**Problèmes à résoudre:**
1: Selon le récit de la journée au labo, combien de bureaux sont entassés dans la salle ?
2: Citez le passage du récit de la journée au labo allant de « Brèves de labo : Une » jusqu'à « journée s’annonce bonne. ».
3: Écrivez la suite du récit de la journée au labo, à partir de sa dernière phrase.

**Document source:**
========================================
Brèves de labo : Une journée au service de « l’excellence scientifique »

Mis en ligne le 20 novembre 2014 Convergences Société

  • 9 heures : À l’entrée dans la salle de cinq mètres sur dix dans laquelle sont entassés douze bureaux d’étudiants, de chercheurs précaires et d’ingénieurs en CDD, le premier coup d’œil est pour celui qui rédige sa thèse, derrière son écran d’ordinateur. Les yeux tirés, il regarde nonchalamment le tableau noir au mur recouvert d’inscriptions ésotériques. Tout le monde comprend que son chef est venu « discuter » avec lui hier soir et que cela n’a pas dû être une partie de plaisir. En tout cas, pas pour lui. « Ça va ? Tu as terminé tard, hier soir ? » « Bof… Heureusement, c’est bientôt terminé. » La journée s’annonce bonne.
========================================
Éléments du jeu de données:
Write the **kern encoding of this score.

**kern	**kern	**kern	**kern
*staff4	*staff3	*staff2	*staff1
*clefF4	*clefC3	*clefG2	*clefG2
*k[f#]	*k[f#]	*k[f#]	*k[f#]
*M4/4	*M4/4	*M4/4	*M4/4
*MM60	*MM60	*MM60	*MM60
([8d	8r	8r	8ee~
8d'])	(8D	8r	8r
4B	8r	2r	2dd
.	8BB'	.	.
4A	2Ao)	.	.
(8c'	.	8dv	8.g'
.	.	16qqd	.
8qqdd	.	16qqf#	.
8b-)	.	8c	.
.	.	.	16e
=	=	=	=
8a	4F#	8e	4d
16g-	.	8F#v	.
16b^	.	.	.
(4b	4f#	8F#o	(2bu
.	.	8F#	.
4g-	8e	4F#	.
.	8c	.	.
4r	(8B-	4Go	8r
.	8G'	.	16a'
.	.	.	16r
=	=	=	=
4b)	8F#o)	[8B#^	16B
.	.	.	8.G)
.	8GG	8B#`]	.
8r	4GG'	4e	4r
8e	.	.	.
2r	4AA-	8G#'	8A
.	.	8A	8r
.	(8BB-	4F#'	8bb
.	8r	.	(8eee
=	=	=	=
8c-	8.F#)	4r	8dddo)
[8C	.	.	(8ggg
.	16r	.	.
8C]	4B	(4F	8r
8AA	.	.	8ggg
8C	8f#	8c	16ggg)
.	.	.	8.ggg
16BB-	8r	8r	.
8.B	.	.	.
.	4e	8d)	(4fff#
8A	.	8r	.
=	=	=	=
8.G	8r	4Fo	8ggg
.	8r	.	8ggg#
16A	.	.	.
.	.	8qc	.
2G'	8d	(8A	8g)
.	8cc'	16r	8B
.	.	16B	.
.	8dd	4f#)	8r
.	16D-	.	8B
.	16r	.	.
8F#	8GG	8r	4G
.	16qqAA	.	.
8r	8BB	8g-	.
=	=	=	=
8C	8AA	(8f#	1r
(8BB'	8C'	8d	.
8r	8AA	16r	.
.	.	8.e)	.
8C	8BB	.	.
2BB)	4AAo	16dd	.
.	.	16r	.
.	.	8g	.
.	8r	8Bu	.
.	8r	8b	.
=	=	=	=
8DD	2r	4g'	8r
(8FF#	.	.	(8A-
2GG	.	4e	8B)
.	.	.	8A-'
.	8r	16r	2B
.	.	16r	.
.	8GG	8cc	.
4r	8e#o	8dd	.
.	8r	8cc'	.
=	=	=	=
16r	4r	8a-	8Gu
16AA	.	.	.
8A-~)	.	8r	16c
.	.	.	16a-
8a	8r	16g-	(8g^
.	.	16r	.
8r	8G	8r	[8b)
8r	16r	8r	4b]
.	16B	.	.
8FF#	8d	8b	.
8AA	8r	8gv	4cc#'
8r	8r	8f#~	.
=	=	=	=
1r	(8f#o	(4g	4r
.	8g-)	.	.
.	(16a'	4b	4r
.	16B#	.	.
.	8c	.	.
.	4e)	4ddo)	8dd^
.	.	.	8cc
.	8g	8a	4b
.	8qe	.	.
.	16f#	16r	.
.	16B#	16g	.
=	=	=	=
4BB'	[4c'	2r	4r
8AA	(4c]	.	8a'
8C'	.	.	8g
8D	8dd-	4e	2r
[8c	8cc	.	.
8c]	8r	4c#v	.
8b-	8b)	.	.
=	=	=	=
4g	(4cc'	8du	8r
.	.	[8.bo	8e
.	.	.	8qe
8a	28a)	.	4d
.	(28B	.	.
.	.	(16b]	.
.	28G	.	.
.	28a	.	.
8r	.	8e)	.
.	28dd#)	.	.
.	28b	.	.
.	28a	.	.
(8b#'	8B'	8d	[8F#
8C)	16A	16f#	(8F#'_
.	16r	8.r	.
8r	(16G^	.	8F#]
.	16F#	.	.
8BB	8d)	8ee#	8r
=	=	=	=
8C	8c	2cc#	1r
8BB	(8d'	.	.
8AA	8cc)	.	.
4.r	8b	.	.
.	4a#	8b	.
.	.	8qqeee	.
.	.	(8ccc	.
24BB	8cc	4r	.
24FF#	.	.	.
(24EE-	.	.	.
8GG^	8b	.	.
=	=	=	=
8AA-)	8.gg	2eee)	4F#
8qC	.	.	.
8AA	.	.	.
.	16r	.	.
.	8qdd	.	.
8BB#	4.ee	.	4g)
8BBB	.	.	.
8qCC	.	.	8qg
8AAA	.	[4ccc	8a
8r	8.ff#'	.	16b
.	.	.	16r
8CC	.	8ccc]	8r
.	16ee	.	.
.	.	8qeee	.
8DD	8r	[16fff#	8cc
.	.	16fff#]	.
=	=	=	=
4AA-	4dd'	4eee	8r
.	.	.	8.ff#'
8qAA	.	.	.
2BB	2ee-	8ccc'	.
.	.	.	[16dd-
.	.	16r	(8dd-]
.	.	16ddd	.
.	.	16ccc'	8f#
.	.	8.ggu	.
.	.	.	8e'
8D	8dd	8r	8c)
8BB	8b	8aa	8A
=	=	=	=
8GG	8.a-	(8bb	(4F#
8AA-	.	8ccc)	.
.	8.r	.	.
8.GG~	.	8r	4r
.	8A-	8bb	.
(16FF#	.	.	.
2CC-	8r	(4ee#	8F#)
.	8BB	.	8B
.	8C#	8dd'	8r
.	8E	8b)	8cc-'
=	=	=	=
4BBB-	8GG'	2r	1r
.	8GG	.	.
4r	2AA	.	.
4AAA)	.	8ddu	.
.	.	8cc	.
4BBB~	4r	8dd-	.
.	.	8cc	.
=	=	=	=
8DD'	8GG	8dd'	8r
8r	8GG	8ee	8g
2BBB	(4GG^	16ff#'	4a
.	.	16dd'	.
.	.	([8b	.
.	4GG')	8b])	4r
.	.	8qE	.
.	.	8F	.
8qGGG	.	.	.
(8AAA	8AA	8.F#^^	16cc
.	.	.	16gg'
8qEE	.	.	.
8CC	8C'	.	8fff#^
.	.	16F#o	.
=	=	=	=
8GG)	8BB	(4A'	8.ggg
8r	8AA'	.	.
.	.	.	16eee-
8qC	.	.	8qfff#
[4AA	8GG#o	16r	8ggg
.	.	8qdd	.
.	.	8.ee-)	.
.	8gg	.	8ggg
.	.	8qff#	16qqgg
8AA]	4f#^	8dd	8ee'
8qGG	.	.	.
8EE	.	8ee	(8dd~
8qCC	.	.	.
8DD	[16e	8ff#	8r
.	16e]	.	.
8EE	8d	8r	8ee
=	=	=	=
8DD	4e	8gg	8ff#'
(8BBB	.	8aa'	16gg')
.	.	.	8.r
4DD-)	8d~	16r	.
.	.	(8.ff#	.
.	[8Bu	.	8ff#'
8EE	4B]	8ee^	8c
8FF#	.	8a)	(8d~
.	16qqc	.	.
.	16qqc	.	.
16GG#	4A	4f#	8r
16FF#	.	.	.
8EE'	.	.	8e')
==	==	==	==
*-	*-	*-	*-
========================================
**Ensemble des réponses:**
1: Douze bureaux.

2:
Brèves de labo : Une journée au service de « l’excellence scientifique »

Mis en ligne le 20 novembre 2014 Convergences Société

  • 9 heures : À l’entrée dans la salle de cinq mètres sur dix dans laquelle sont entassés douze bureaux d’étudiants, de chercheurs précaires et d’ingénieurs en CDD, le premier coup d’œil est pour celui qui rédige sa thèse, derrière son écran d’ordinateur. Les yeux tirés, il regarde nonchalamment le tableau noir au mur recouvert d’inscriptions ésotériques. Tout le monde comprend que son chef est venu « discuter » avec lui hier soir et que cela n’a pas dû être une partie de plaisir. En tout cas, pas pour lui. « Ça va ? Tu as terminé tard, hier soir ? » « Bof… Heureusement, c’est bientôt terminé. » La journée s’annonce bonne.

3:
Quatre filles et deux pontes

  • 11 heures : réunion extraordinaire pour une équipe du labo : des bruits courent que les résultats obtenus vont faire l’objet d’un brevet. Le directeur du laboratoire et le chef d’équipe – deux hommes – convoquent les deux techniciennes, la chercheuse en CDD et l’étudiante – quatre femmes – pour leur annoncer la nouvelle. Deux heures plus tard, les mines ne sont pas des plus réjouies. L’ambiance est tendue. Cela se comprend ! Les résultats sont excellents et un brevet est effectivement sur les planches. Mais les filles ont appris que la concurrence était rude pour l’attribution du brevet et que, afin qu’il ait une chance de passer, seuls les noms des deux chefs allaient apparaître sur le document… Bonjour la reconnaissance. Sans compter que, si ces travaux sont un jour exploités à des fins industrielles, seuls les deux auteurs officiels du brevet toucheront des droits d’exploitation. Mais que sont ces considérations bassement matérielles face à la satisfaction d’avoir fait avancer la Science ? Apparemment, l’argument a du mal à prendre.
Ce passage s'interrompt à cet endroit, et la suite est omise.